** START Passage to read **

Jordan Wallace-Wolf also joins the faculty as an assistant professor of law. He is a graduate of the law and philosophy programs at UCLA, where he earned a J.D. from the law school and a Ph.D. from the philosophy department. His main area of research concerns the distinction between what is private and what is public and the significance of this distinction for law and morality. His dissertation, Mental Privacy, argues that persons have an important privacy interest in their thoughts that warrants legal recognition.

Wallace-Wolf’s recent scholarship discusses the protection of anonymity under the First Amendment and the justification for the principle that no one may be punished for their thoughts.

In teaching, he focuses on giving students the tools to untangle difficult legal problems and find enjoyment in earnest intellectual effort.

Harry Lah joins the faculty as an assistant professor of law librarianship. He is the library’s Collections Management Librarian. He joined the law library staff in 2019 while pursuing his J.D.

** END Passage to read **

# [Task list]
1 > Reproduce the passage on new law faculty, starting with "Wallace-Wolf’s recent scholarship" and going on through "earnest intellectual effort.".
2 > Continue the passage on new law faculty from where it stops.

** START Data segment **

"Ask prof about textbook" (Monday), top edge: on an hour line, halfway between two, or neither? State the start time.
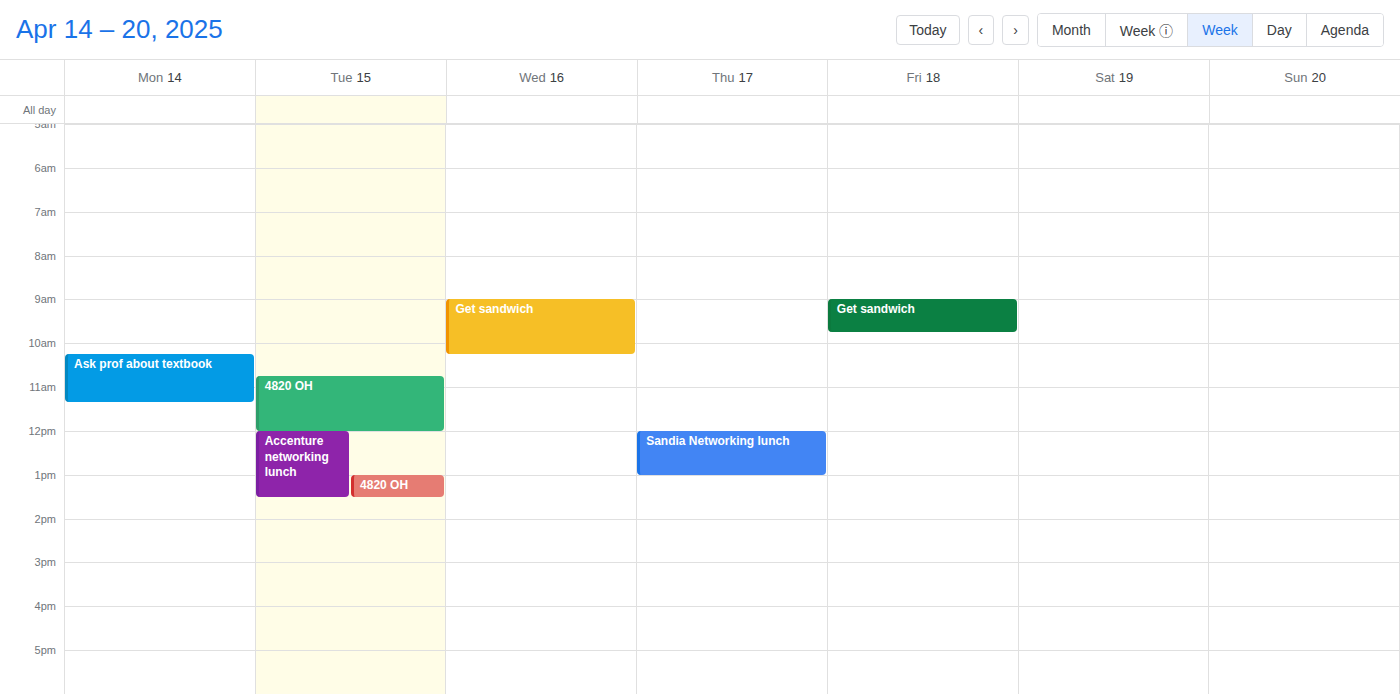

** END Data segment **

# [Answers]
1 >
Wallace-Wolf’s recent scholarship discusses the protection of anonymity under the First Amendment and the justification for the principle that no one may be punished for their thoughts.

In teaching, he focuses on giving students the tools to untangle difficult legal problems and find enjoyment in earnest intellectual effort.

2 >
Prior to entering law school, Lah gained extensive experience in librarianship and archiving during his employment with the Arkansas State Library, the Arkansas State Archives, and the Riley-Hickingbotham Library at Ouachita Baptist University. He also played an active and contributing role in the re-establishment and rededication of the archiving and organization of the papers of the late Senator John L. McClellan at Ouachita Baptist University. He served as a panelist at the 2018 conference of the American Society of Archivists in Washington, D.C., highlighting his work on the digitization and historical preservation of the Rohwer Japanese Internment Camp in McGehee, Arkansas.

“We are excited to welcome these new professors,” said Dean Theresa Beiner. “They will have a positive impact on our students’ experiences at Bowen and their future legal careers.”